** Recorded data follows **

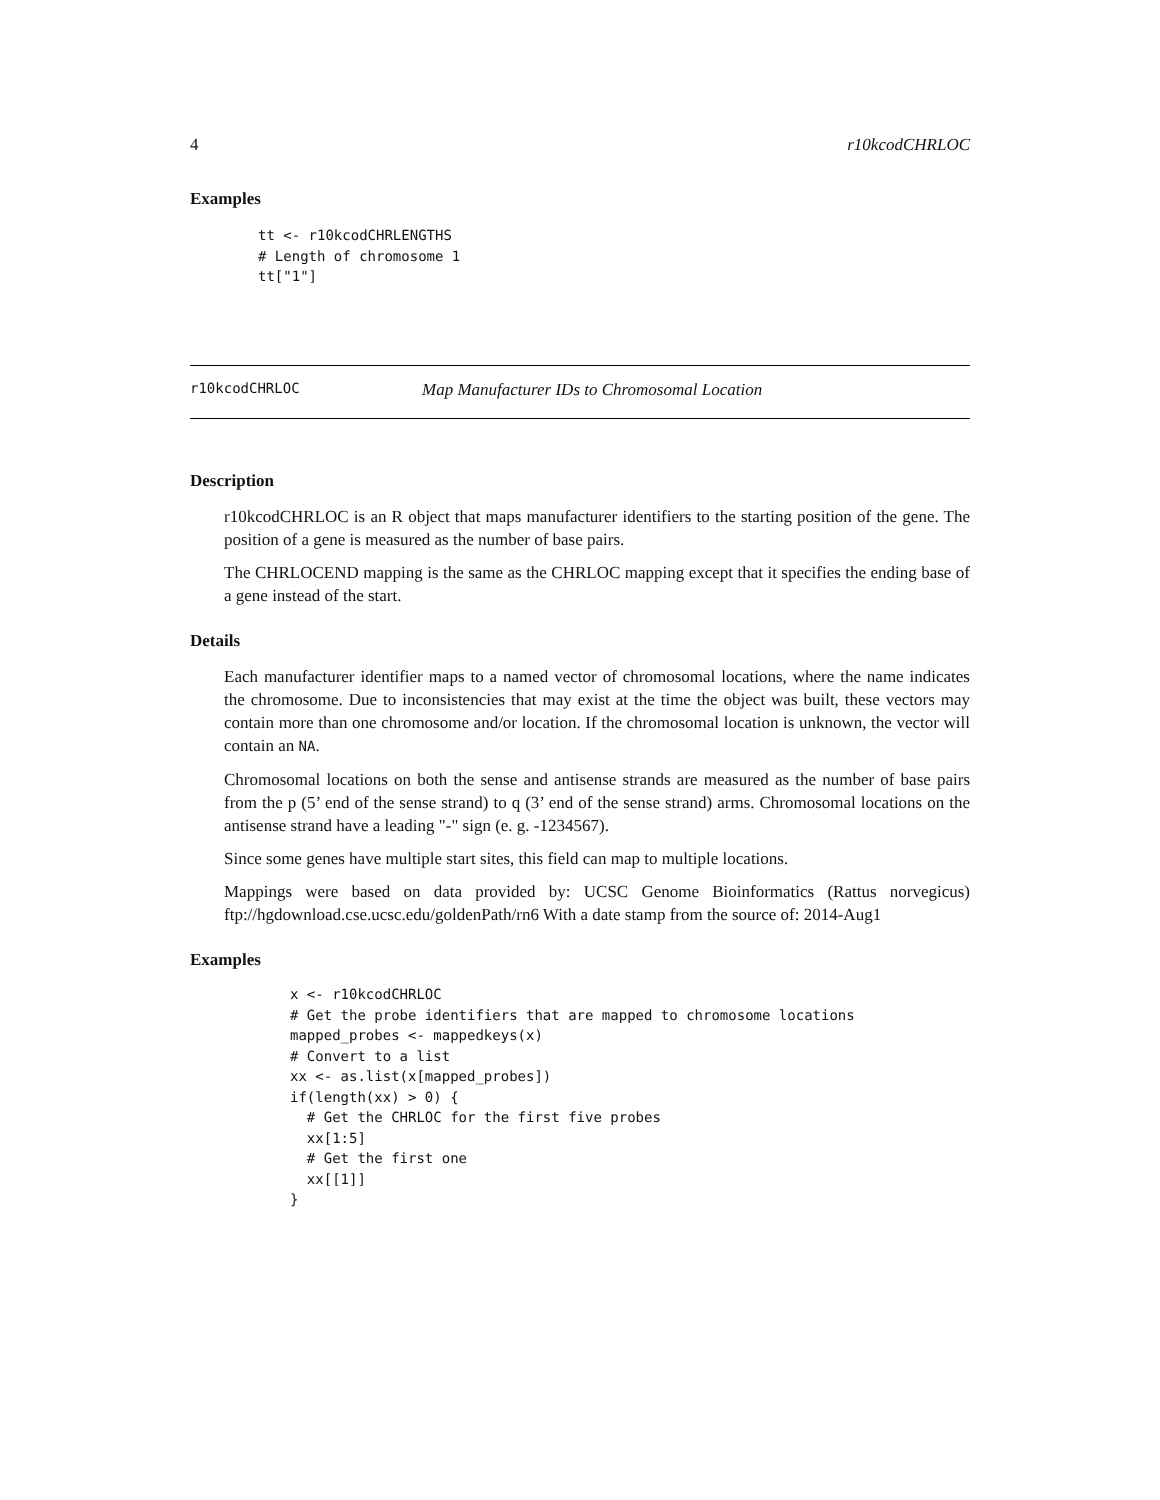4 r10kcodCHRLOC
Examples
tt <- r10kcodCHRLENGTHS
# Length of chromosome 1
tt["1"]
r10kcodCHRLOC Map Manufacturer IDs to Chromosomal Location
Description
r10kcodCHRLOC is an R object that maps manufacturer identifiers to the starting position of the gene. The position of a gene is measured as the number of base pairs.
The CHRLOCEND mapping is the same as the CHRLOC mapping except that it specifies the ending base of a gene instead of the start.
Details
Each manufacturer identifier maps to a named vector of chromosomal locations, where the name indicates the chromosome. Due to inconsistencies that may exist at the time the object was built, these vectors may contain more than one chromosome and/or location. If the chromosomal location is unknown, the vector will contain an NA.
Chromosomal locations on both the sense and antisense strands are measured as the number of base pairs from the p (5’ end of the sense strand) to q (3’ end of the sense strand) arms. Chromosomal locations on the antisense strand have a leading "-" sign (e. g. -1234567).
Since some genes have multiple start sites, this field can map to multiple locations.
Mappings were based on data provided by: UCSC Genome Bioinformatics (Rattus norvegicus) ftp://hgdownload.cse.ucsc.edu/goldenPath/rn6 With a date stamp from the source of: 2014-Aug1
Examples
x <- r10kcodCHRLOC
# Get the probe identifiers that are mapped to chromosome locations
mapped_probes <- mappedkeys(x)
# Convert to a list
xx <- as.list(x[mapped_probes])
if(length(xx) > 0) {
  # Get the CHRLOC for the first five probes
  xx[1:5]
  # Get the first one
  xx[[1]]
}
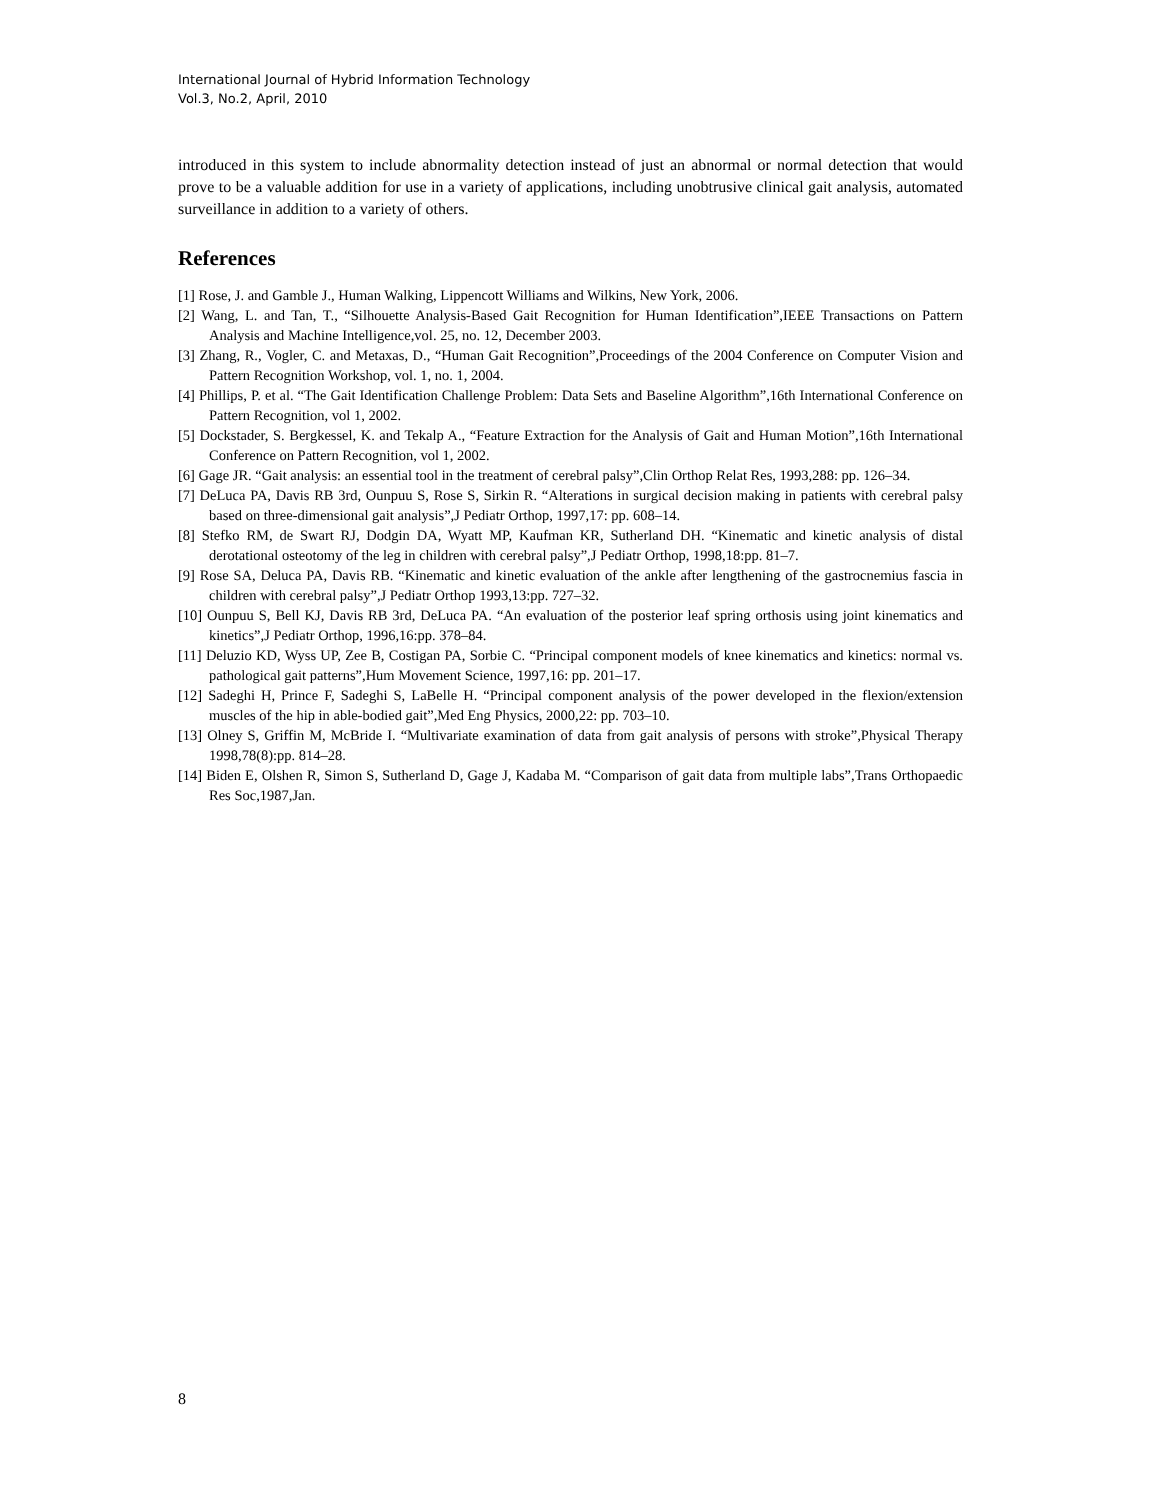International Journal of Hybrid Information Technology
Vol.3, No.2, April, 2010
introduced in this system to include abnormality detection instead of just an abnormal or normal detection that would prove to be a valuable addition for use in a variety of applications, including unobtrusive clinical gait analysis, automated surveillance in addition to a variety of others.
References
[1] Rose, J. and Gamble J., Human Walking, Lippencott Williams and Wilkins, New York, 2006.
[2] Wang, L. and Tan, T., “Silhouette Analysis-Based Gait Recognition for Human Identification”,IEEE Transactions on Pattern Analysis and Machine Intelligence,vol. 25, no. 12, December 2003.
[3] Zhang, R., Vogler, C. and Metaxas, D., “Human Gait Recognition”,Proceedings of the 2004 Conference on Computer Vision and Pattern Recognition Workshop, vol. 1, no. 1, 2004.
[4] Phillips, P. et al. “The Gait Identification Challenge Problem: Data Sets and Baseline Algorithm”,16th International Conference on Pattern Recognition, vol 1, 2002.
[5] Dockstader, S. Bergkessel, K. and Tekalp A., “Feature Extraction for the Analysis of Gait and Human Motion”,16th International Conference on Pattern Recognition, vol 1, 2002.
[6] Gage JR. “Gait analysis: an essential tool in the treatment of cerebral palsy”,Clin Orthop Relat Res, 1993,288: pp. 126–34.
[7] DeLuca PA, Davis RB 3rd, Ounpuu S, Rose S, Sirkin R. “Alterations in surgical decision making in patients with cerebral palsy based on three-dimensional gait analysis”,J Pediatr Orthop, 1997,17: pp. 608–14.
[8] Stefko RM, de Swart RJ, Dodgin DA, Wyatt MP, Kaufman KR, Sutherland DH. “Kinematic and kinetic analysis of distal derotational osteotomy of the leg in children with cerebral palsy”,J Pediatr Orthop, 1998,18:pp. 81–7.
[9] Rose SA, Deluca PA, Davis RB. “Kinematic and kinetic evaluation of the ankle after lengthening of the gastrocnemius fascia in children with cerebral palsy”,J Pediatr Orthop 1993,13:pp. 727–32.
[10] Ounpuu S, Bell KJ, Davis RB 3rd, DeLuca PA. “An evaluation of the posterior leaf spring orthosis using joint kinematics and kinetics”,J Pediatr Orthop, 1996,16:pp. 378–84.
[11] Deluzio KD, Wyss UP, Zee B, Costigan PA, Sorbie C. “Principal component models of knee kinematics and kinetics: normal vs. pathological gait patterns”,Hum Movement Science, 1997,16: pp. 201–17.
[12] Sadeghi H, Prince F, Sadeghi S, LaBelle H. “Principal component analysis of the power developed in the flexion/extension muscles of the hip in able-bodied gait”,Med Eng Physics, 2000,22: pp. 703–10.
[13] Olney S, Griffin M, McBride I. “Multivariate examination of data from gait analysis of persons with stroke”,Physical Therapy 1998,78(8):pp. 814–28.
[14] Biden E, Olshen R, Simon S, Sutherland D, Gage J, Kadaba M. “Comparison of gait data from multiple labs”,Trans Orthopaedic Res Soc,1987,Jan.
8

** End of Recorded data **

About this task
Exact copy, no pictures: please print every record above as written.

Reply
4 r10kcodCHRLOC
Examples
tt <- r10kcodCHRLENGTHS
# Length of chromosome 1
tt["1"]
r10kcodCHRLOC Map Manufacturer IDs to Chromosomal Location
Description
r10kcodCHRLOC is an R object that maps manufacturer identifiers to the starting position of the gene. The position of a gene is measured as the number of base pairs.
The CHRLOCEND mapping is the same as the CHRLOC mapping except that it specifies the ending base of a gene instead of the start.
Details
Each manufacturer identifier maps to a named vector of chromosomal locations, where the name indicates the chromosome. Due to inconsistencies that may exist at the time the object was built, these vectors may contain more than one chromosome and/or location. If the chromosomal location is unknown, the vector will contain an NA.
Chromosomal locations on both the sense and antisense strands are measured as the number of base pairs from the p (5’ end of the sense strand) to q (3’ end of the sense strand) arms. Chromosomal locations on the antisense strand have a leading "-" sign (e. g. -1234567).
Since some genes have multiple start sites, this field can map to multiple locations.
Mappings were based on data provided by: UCSC Genome Bioinformatics (Rattus norvegicus) ftp://hgdownload.cse.ucsc.edu/goldenPath/rn6 With a date stamp from the source of: 2014-Aug1
Examples
x <- r10kcodCHRLOC
# Get the probe identifiers that are mapped to chromosome locations
mapped_probes <- mappedkeys(x)
# Convert to a list
xx <- as.list(x[mapped_probes])
if(length(xx) > 0) {
  # Get the CHRLOC for the first five probes
  xx[1:5]
  # Get the first one
  xx[[1]]
}
International Journal of Hybrid Information Technology
Vol.3, No.2, April, 2010
introduced in this system to include abnormality detection instead of just an abnormal or normal detection that would prove to be a valuable addition for use in a variety of applications, including unobtrusive clinical gait analysis, automated surveillance in addition to a variety of others.
References
[1] Rose, J. and Gamble J., Human Walking, Lippencott Williams and Wilkins, New York, 2006.
[2] Wang, L. and Tan, T., “Silhouette Analysis-Based Gait Recognition for Human Identification”,IEEE Transactions on Pattern Analysis and Machine Intelligence,vol. 25, no. 12, December 2003.
[3] Zhang, R., Vogler, C. and Metaxas, D., “Human Gait Recognition”,Proceedings of the 2004 Conference on Computer Vision and Pattern Recognition Workshop, vol. 1, no. 1, 2004.
[4] Phillips, P. et al. “The Gait Identification Challenge Problem: Data Sets and Baseline Algorithm”,16th International Conference on Pattern Recognition, vol 1, 2002.
[5] Dockstader, S. Bergkessel, K. and Tekalp A., “Feature Extraction for the Analysis of Gait and Human Motion”,16th International Conference on Pattern Recognition, vol 1, 2002.
[6] Gage JR. “Gait analysis: an essential tool in the treatment of cerebral palsy”,Clin Orthop Relat Res, 1993,288: pp. 126–34.
[7] DeLuca PA, Davis RB 3rd, Ounpuu S, Rose S, Sirkin R. “Alterations in surgical decision making in patients with cerebral palsy based on three-dimensional gait analysis”,J Pediatr Orthop, 1997,17: pp. 608–14.
[8] Stefko RM, de Swart RJ, Dodgin DA, Wyatt MP, Kaufman KR, Sutherland DH. “Kinematic and kinetic analysis of distal derotational osteotomy of the leg in children with cerebral palsy”,J Pediatr Orthop, 1998,18:pp. 81–7.
[9] Rose SA, Deluca PA, Davis RB. “Kinematic and kinetic evaluation of the ankle after lengthening of the gastrocnemius fascia in children with cerebral palsy”,J Pediatr Orthop 1993,13:pp. 727–32.
[10] Ounpuu S, Bell KJ, Davis RB 3rd, DeLuca PA. “An evaluation of the posterior leaf spring orthosis using joint kinematics and kinetics”,J Pediatr Orthop, 1996,16:pp. 378–84.
[11] Deluzio KD, Wyss UP, Zee B, Costigan PA, Sorbie C. “Principal component models of knee kinematics and kinetics: normal vs. pathological gait patterns”,Hum Movement Science, 1997,16: pp. 201–17.
[12] Sadeghi H, Prince F, Sadeghi S, LaBelle H. “Principal component analysis of the power developed in the flexion/extension muscles of the hip in able-bodied gait”,Med Eng Physics, 2000,22: pp. 703–10.
[13] Olney S, Griffin M, McBride I. “Multivariate examination of data from gait analysis of persons with stroke”,Physical Therapy 1998,78(8):pp. 814–28.
[14] Biden E, Olshen R, Simon S, Sutherland D, Gage J, Kadaba M. “Comparison of gait data from multiple labs”,Trans Orthopaedic Res Soc,1987,Jan.
8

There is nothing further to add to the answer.